Pull out every line in the data below that contains "many".
=== SOURCE INFORMATION ===
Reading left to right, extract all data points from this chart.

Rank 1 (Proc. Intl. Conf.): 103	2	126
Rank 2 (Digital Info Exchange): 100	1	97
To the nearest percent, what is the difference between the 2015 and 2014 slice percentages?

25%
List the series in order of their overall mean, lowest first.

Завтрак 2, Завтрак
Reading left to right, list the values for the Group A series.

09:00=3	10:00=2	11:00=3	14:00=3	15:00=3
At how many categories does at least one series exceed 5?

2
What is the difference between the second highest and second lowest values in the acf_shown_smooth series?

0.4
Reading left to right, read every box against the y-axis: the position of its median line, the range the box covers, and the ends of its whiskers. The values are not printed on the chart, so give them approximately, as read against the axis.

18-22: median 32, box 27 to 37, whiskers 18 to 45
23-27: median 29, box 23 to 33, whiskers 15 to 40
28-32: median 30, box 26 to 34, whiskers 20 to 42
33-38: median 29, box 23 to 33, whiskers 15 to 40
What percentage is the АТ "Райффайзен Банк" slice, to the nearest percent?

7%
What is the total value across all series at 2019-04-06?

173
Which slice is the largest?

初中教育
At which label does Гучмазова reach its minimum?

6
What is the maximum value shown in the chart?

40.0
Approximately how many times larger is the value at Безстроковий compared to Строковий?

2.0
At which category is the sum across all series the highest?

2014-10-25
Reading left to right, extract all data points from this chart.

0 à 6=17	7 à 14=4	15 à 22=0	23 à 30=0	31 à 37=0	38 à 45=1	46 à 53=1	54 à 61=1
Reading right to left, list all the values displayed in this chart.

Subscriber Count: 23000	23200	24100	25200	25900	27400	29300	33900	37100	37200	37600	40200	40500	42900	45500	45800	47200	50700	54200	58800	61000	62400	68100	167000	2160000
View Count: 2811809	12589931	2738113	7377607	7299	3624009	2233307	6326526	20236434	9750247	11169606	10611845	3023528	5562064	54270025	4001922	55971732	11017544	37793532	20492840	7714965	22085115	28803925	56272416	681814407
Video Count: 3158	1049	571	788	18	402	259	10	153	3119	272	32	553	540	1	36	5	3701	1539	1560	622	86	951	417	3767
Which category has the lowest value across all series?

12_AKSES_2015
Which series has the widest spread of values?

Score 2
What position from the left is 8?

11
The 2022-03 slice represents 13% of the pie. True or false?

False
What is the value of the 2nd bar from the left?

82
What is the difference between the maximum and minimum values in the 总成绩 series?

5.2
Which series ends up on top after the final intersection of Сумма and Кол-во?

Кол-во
===
### RESPONSE TO THIS EXERCISE:
At how many categories does at least one series exceed 5?
Approximately how many times larger is the value at Безстроковий compared to Строковий?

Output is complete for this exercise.